→ **What you have to do**
Write down the listing again exactly as it appears below, without its pictures.

→ **Data segment**

========

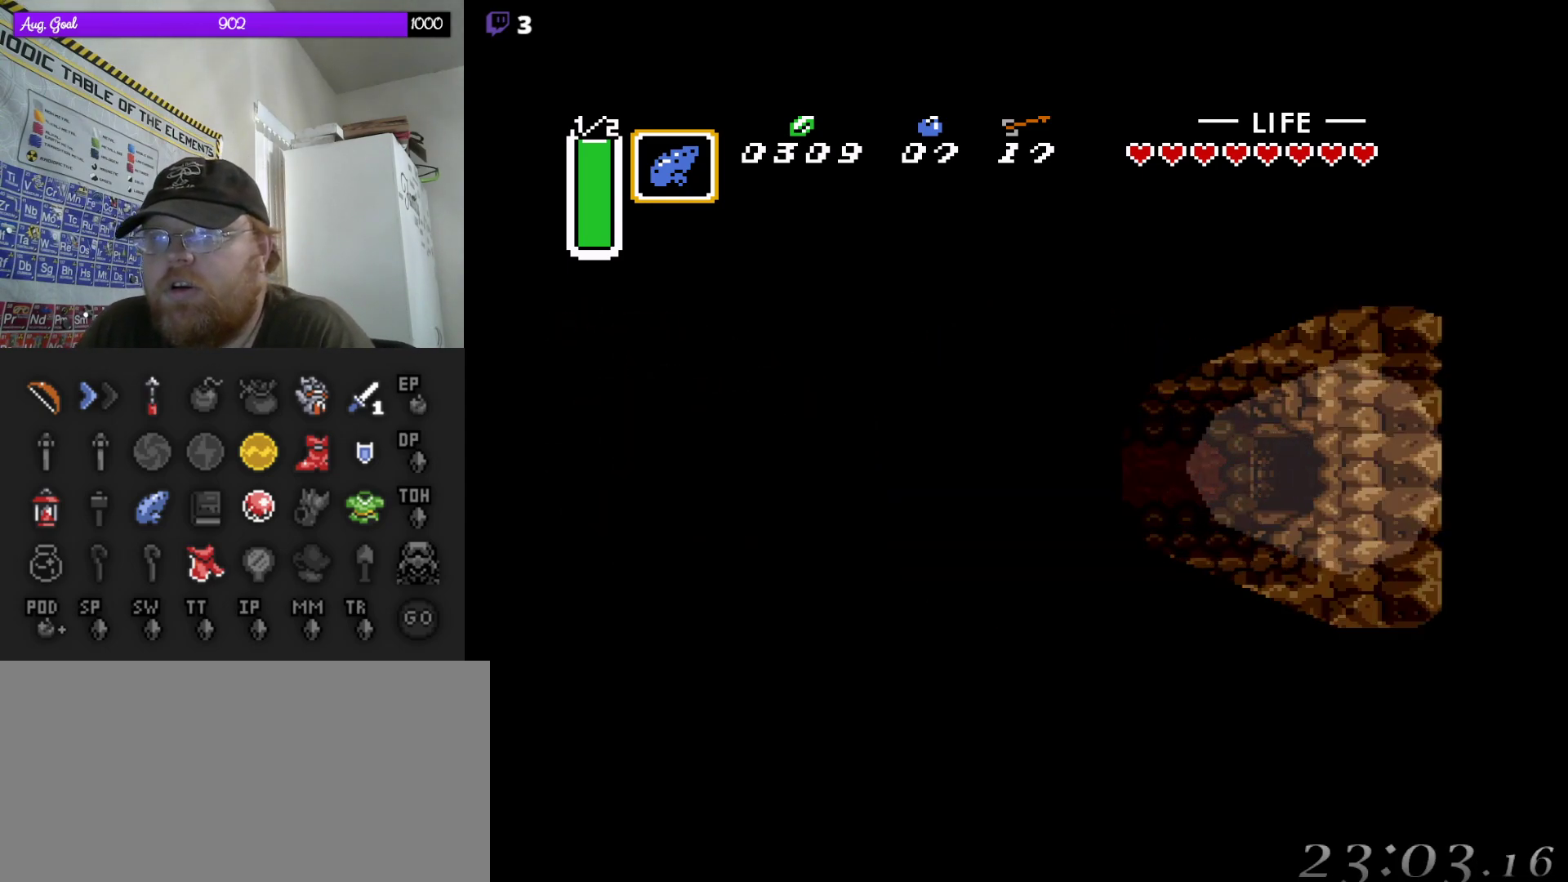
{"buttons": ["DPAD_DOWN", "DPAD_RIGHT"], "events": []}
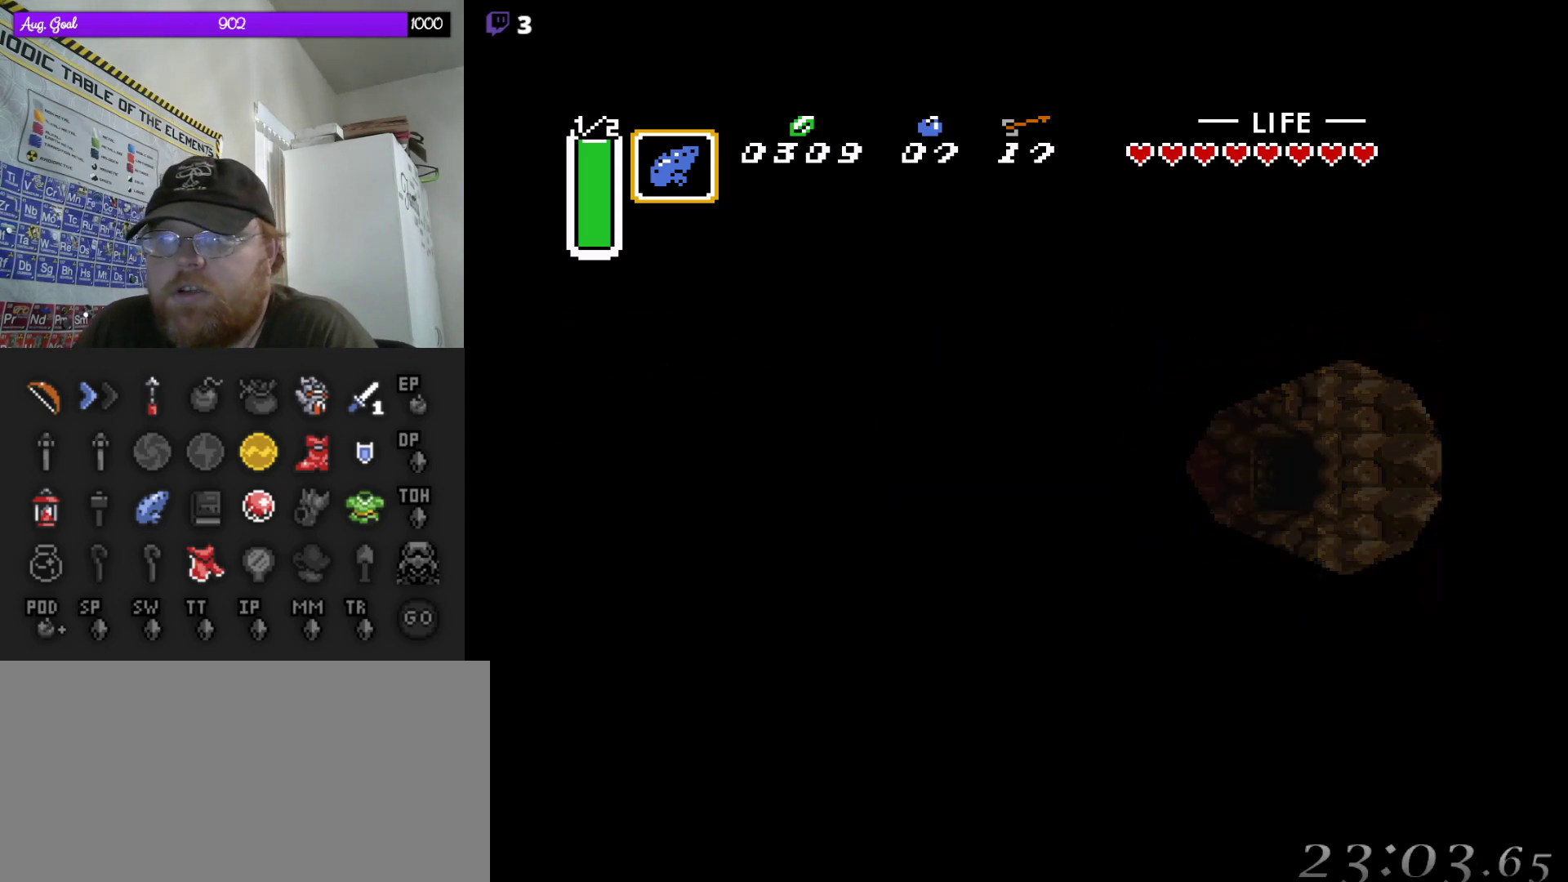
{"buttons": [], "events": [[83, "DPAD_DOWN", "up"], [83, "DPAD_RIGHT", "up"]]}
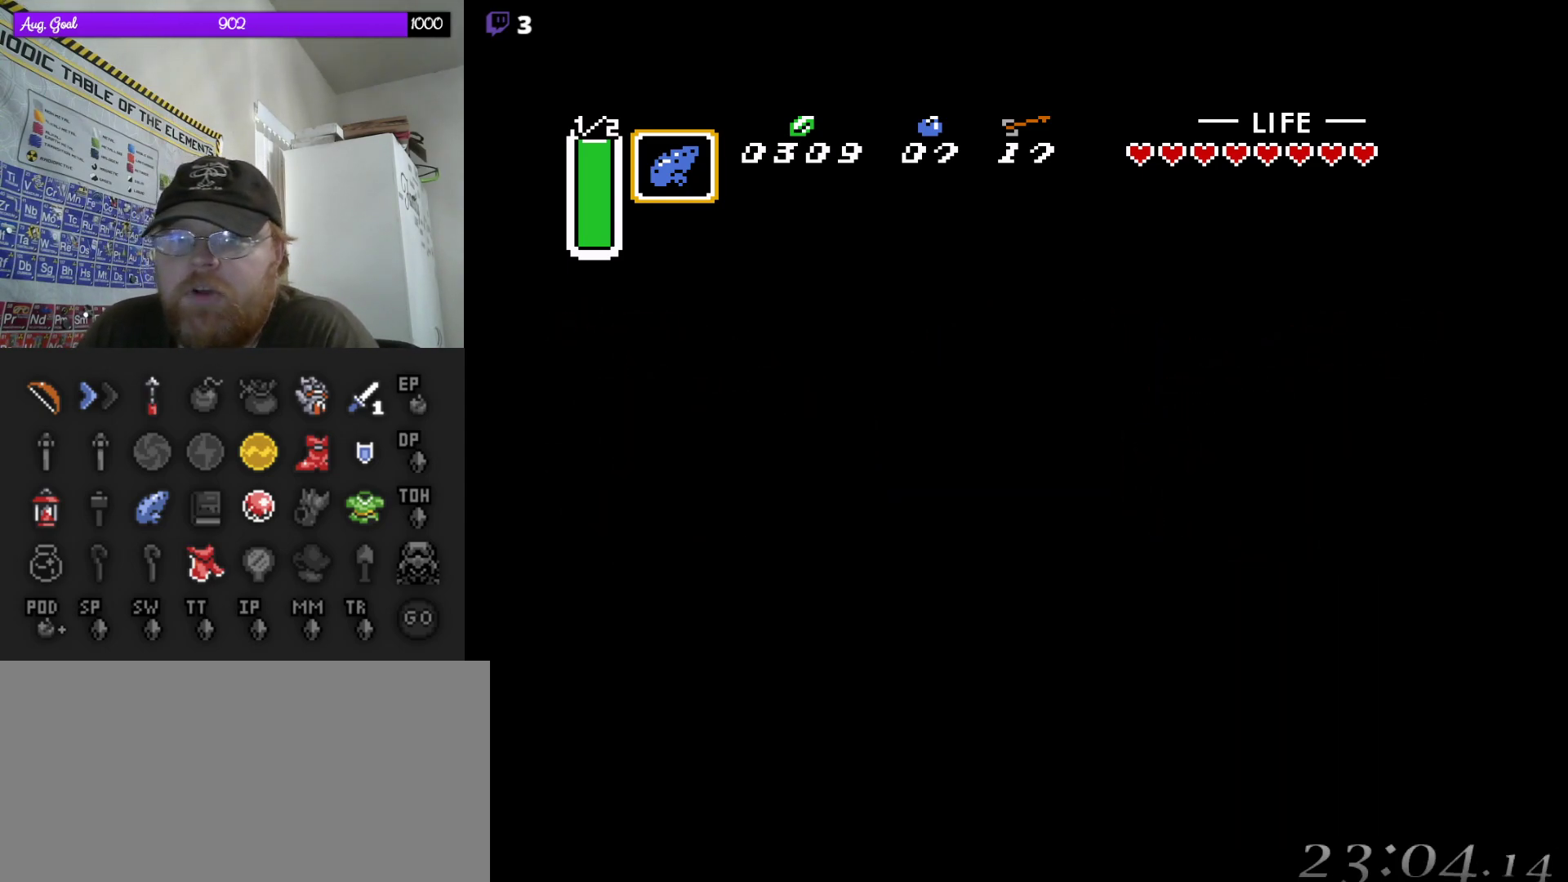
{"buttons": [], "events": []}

========

→ **Final answer**
{"buttons": ["DPAD_DOWN", "DPAD_RIGHT"], "events": []}
{"buttons": [], "events": [[83, "DPAD_DOWN", "up"], [83, "DPAD_RIGHT", "up"]]}
{"buttons": [], "events": []}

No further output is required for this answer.